# Kitchen faucet recommends ?



## MACPLUMB777 (Jun 18, 2008)

I have a friend looking at a Ruvati RVF 1215CH Style kitchen faucet
sold by amazon wonder who makes this is it any good ?
or do you have a recommendation for something better in the same style and or price range ?
this is for a residential kitchen :whistling2:


----------



## Tommy plumber (Feb 19, 2010)

Never heard of that brand, but that doesn't mean it is no good, I have just never heard of them. 

I like Moen. I worked for a contractor who did tons of new construction. And he liked Moen; Moen tub valves, Moen kit. faucets, Moen lav faucets, Moen wide spread lav faucets, Moen deck mount. You get the idea. Moens are decent looking, not overly expensive and a snap to repair.


----------



## OpenSights (Mar 23, 2015)

I'm the same. Moen from a supply house only when it comes to a customer's home. Delta, Glacier Bay, American Std.... No warranty and customer provides.


----------



## dhal22 (Jul 30, 2010)

Odd unusual brand faucets are an excellent choice. A few years from now when parts and warranty are nowhere to be found you get to install a new faucet.


----------



## Nathan901 (Feb 11, 2012)

Moen or delta. Quality faucets that are easy to install and repair.


----------



## plumbob2008 (Jul 29, 2015)

Yes I would go with delta or men but not ones from big box stores go to local plumbing supply


----------



## myakka (Jun 15, 2011)

Anything above the lowest priced moen pull out spout kitchen faucet or Grohe ladylux( just make sure you buy an extra quick disconnect)


----------



## OpenSights (Mar 23, 2015)

If I were to have a second recommendation to a customer it would be Delta.

Probably the biggest reason I'm a Moen guy is not because they are the best faucet in the universe, it's the service side. For the most part just two cartridges to stock. Expensive, yes, but hey, I don't have to order them or drive to the supply house. If a customer is willing to wait a week I tell them to call Moen, have a free part delivered, then when they have it in hand to call me. Sometimes they don't want to wait and I make an extra $20 using my parts. Fine by me, but it's their choice.

• **DATA BLOCK**:
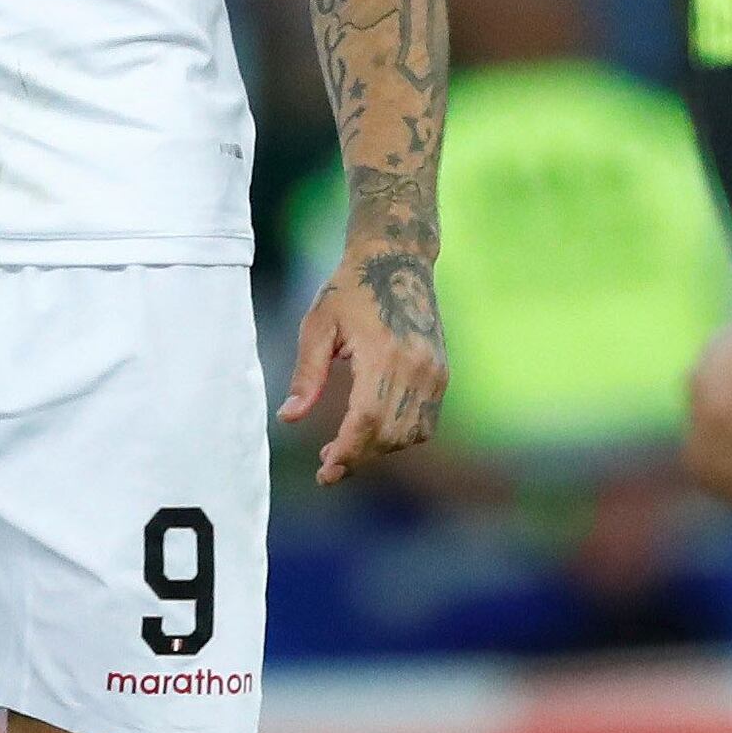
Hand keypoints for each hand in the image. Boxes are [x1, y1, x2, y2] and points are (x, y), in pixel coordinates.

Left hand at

• **TO DO**:
[A] Write out the faucet thread from "Odd unusual brand" to "a new faucet.".
[B] According to the faucet thread, how much extra does OpenSights make when a customer doesn't want to wait and he uses his own parts?
The material above is separate from the faucet thread.

• **WRITTEN RESPONSES**:
[A]
Odd unusual brand faucets are an excellent choice. A few years from now when parts and warranty are nowhere to be found you get to install a new faucet.

[B] $20.